If total memory is high because RSS is high, that is referred to as memory pressure and is a problem.
What is Resident Set Size?
Roughly, RSS is the amount of private memory allocated to a process such as stack, heap, catalog/relcache caches, query execution memory like sorts and hash tables.
Given Postgres' process-per-connection architecture, each process requires some baseline amount of memory. Not every process will consume the same amount of memory.
Further, some memory use is shared across processes. So calculating RSS use is not as simple as adding up the memory usage of every process.
RSS increases for a number of reasons:
- Postgres may grant multiple
work_memallocations within a single query; see below for more details. - Catalog bloat can spike RSS usage, common in multi-tenant schemas using a table-per-tenant pattern.
- The operating system's memory allocator may not return memory efficiently.
- Misbehaving or misconfigured extensions can increase RSS usage.
- Cached plans and prepared statements accumulate per-session memory that is not released until the session ends or the statement is explicitly deallocated.

The work_mem parameter's default value is set relative to the amount of memory in your database cluster. It can be modified in the cluster configuration page of the PlanetScale dashboard.
Tuning work_mem might seem like an obvious lever — decrease it to reduce RSS, or increase it to prevent operations from spilling to disk. But the allocation is per-sort/hash-node, per-query, per-backend.
A single complex query can allocate work_mem multiple times, and that multiplies across every active connection. Setting it too low forces more disk I/O; setting it too high globally can cause total memory usage to spike unpredictably under load. Neither direction is a safe default change without first understanding your workload's concurrency and query complexity.
Efficient connection pooling can be the best way to reduce RSS usage. Fewer active connections result in fewer copies of all that per-process overhead.
PgBouncer on PlanetScale runs in transaction mode, where connections are returned to the pool after each transaction completes. See our blog post on Scaling Postgres connections with PgBouncer for more details.
Investigating memory usage while debugging performance
If you're experiencing degraded performance, the challenge is figuring out what drove the RSS growth.

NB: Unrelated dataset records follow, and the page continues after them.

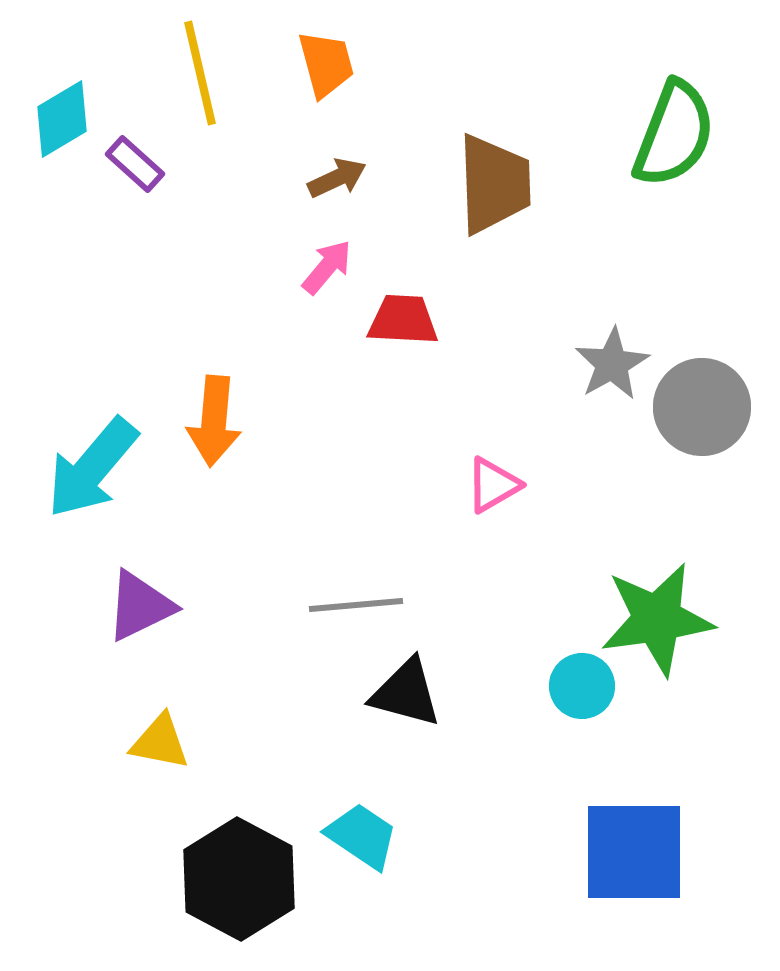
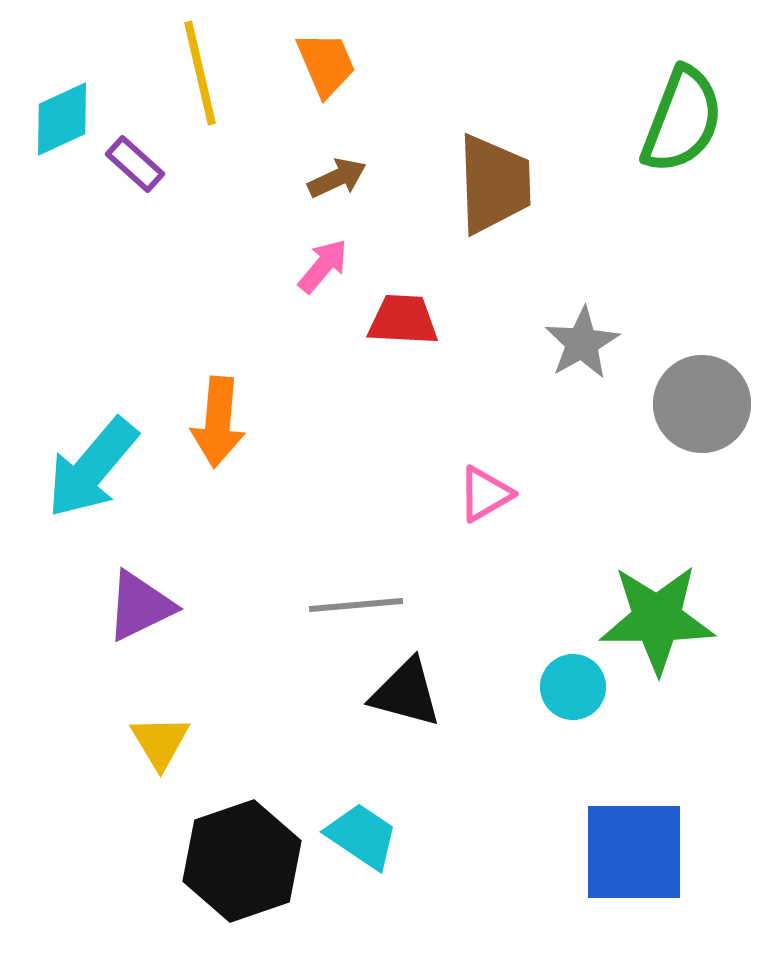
orange trapezoid: rotated 8 degrees counterclockwise
cyan diamond: rotated 6 degrees clockwise
green semicircle: moved 8 px right, 14 px up
pink arrow: moved 4 px left, 1 px up
gray star: moved 30 px left, 21 px up
gray circle: moved 3 px up
orange arrow: moved 4 px right, 1 px down
pink triangle: moved 8 px left, 9 px down
green star: rotated 8 degrees clockwise
cyan circle: moved 9 px left, 1 px down
yellow triangle: rotated 48 degrees clockwise
black hexagon: moved 3 px right, 18 px up; rotated 13 degrees clockwise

Query Insights helps you investigate query performance through CPU time, I/O, and latency, but it does not show per-query memory. You may see OOM markers and slow-query signals, but not query-specific RSS usage.
RSS is a per-process metric, not a per-query metric. That means you cannot read “RSS per query” directly from EXPLAIN or Query Insights. Instead, you may need to gather multiple signals and triangulate:
- Use Cluster Metrics to identify when RSS rises.

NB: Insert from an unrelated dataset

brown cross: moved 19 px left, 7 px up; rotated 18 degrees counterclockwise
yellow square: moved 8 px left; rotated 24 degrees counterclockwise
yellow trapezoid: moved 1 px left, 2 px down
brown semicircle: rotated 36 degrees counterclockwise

- In Query Insights for that same window, look for expensive patterns (high runtime, CPU, I/O, rows/blocks read) and OOM-adjacent activity.
- Re-run suspect queries with
EXPLAIN (ANALYZE, BUFFERS, MEMORY)to inspect operator-level memory usage. - Check connection counts in the same window, because many concurrent connection processes can increase RSS even when a single query is moderate.
The out of memory documentation has more details on the likely causes of, and how to prevent, OOM events.
In summary
A lot of cached data in memory is a good thing. Ideally, your "hot dataset" fits in the page cache of your database cluster to maintain fast performance. Too little cached data can lead to increased CPU usage and degraded performance.
- High memory usage is not automatically bad. If your high memory usage is due to cache, you typically have a healthy, performant database.
- Memory pressure is bad. Rising RSS toward limits, OOM kills, unexplained restarts, and tail latency spiking together with heavy disk I/O when the working set is tight on RAM are the signals to act on.
- Sustained high CPU is a problem. It means you are out of headroom. Tune the workload (see Query Insights) or upgrade.
If the dashboard shows a high “% memory used,” do not panic. Investigate the types of memory being used and check for OOM events before taking action.